Here is an example:  recently,  my grandchildren came to my house after Christmas, along with their parents.  All of my grandchildren are picky eaters. I was bracing myself for the difficulty of pleasing all the different appetites among children and adults.  I told my grandkids about my beloved friend in heaven, how he taught his boys the difference between “I have to” and “I get to.”  The next four days together with my grandchildren was “I get to Camp.” It was kind of amazing that some of them understood the difference those words make in one’s attitude and real enjoyment of life. Throughout the days we all shared together, especially 6-year-old Jacob kept looking at me with a big smile and saying, “Grandma, I GET to eat broccoli (or whatever we were eating).”  

Perhaps this will seem like whiplash to mention Amanda Held Opelt’s book Holy Unhappiness.  Opelt is convinced many Christians have bought into a “spiritual prosperity gospel,” an expectation that faith and obedience to Christ will make our lives happy, even if we are neither physically healthy nor prosperous.  She seeks to free us from unrealistic expectations of uninterrupted peace of mind but also of the pressure to constantly present publicly as rejoicing.  “Rejoice in the Lord always” does not require us as Christians to ignore the fallenness of the world and the sorrows of our earthly existence.  A shortened version of her book appeared in Christianity Today, but her book is well worth reading.  I definitely felt freed as I read it from always judging myself for my moodiness.  A book I am reading at present by Tish Warren, Prayer In The Night, also affirms that Christians need to be allowed to lament.  

But we also need to trust those who genuinely see their trials through the eyes of faith and hope! It is not inauthentic to remind my own heart to “count it all joy.”  I will end with a psalm of lament AND positive affirmation.  I have chosen one I just read last week, but there are many psalms which both lament vigorously and include an expression of confidence in God.  To my knowledge there is only one psalm which includes no direct positive resolution (Psalm 88).
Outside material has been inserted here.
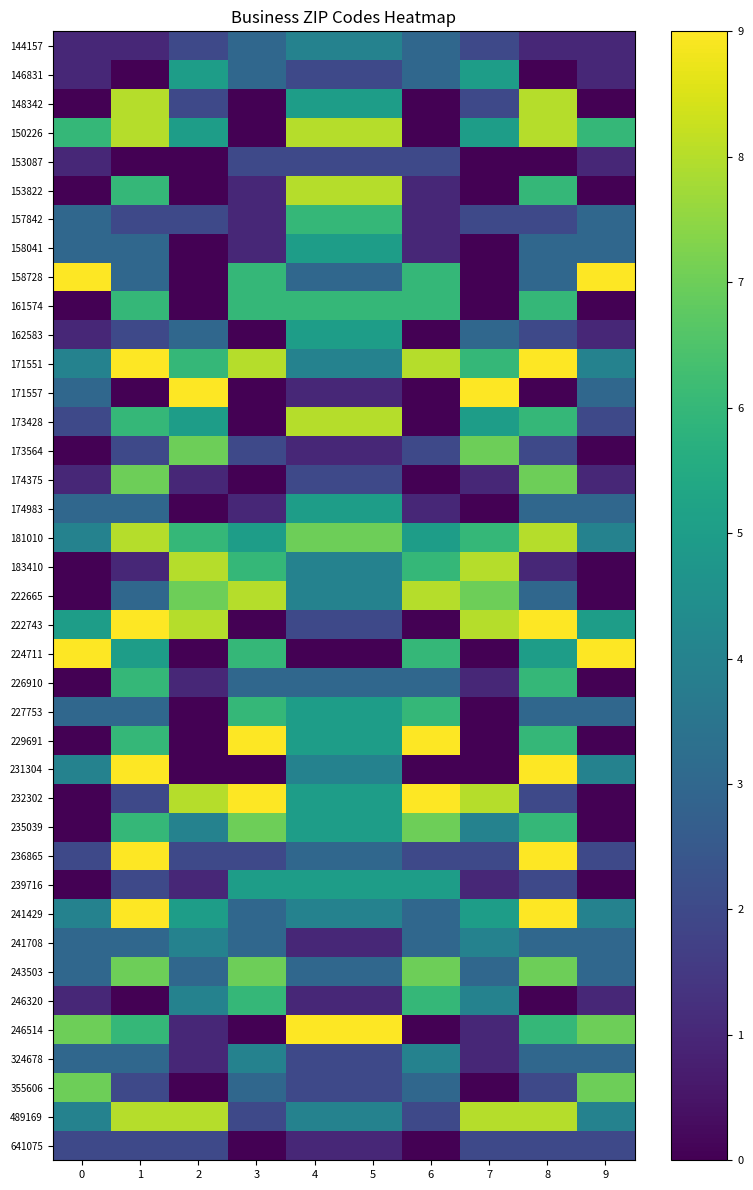

At 1, list the series in order from smallest to largest.

146831, 153087, 171557, 246320, 144157, 183410, 157842, 162583, 173564, 232302, 239716, 355606, 641075, 158041, 158728, 174983, 222665, 227753, 241708, 324678, 224711, 153822, 161574, 173428, 226910, 229691, 235039, 246514, 174375, 243503, 148342, 150226, 181010, 489169, 171551, 222743, 231304, 236865, 241429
We see from all this lamenting in the Scriptures that God takes our sorrows seriously and does not suppress our voice. 

O LORD, how many are my foes!  Many are rising against me; many are saying of my soul, “There is no salvation for him in God.”  But you, O LORD, are a shield about me, my glory, and the lifter of my head.  I cried aloud to the LORD, and he answered me from his holy hill. “  Psalm 3: 1-4

The trials of life are real, and they are formidable.  But the Lord, the LORD, He is the ultimate reality and He is our almighty Savior.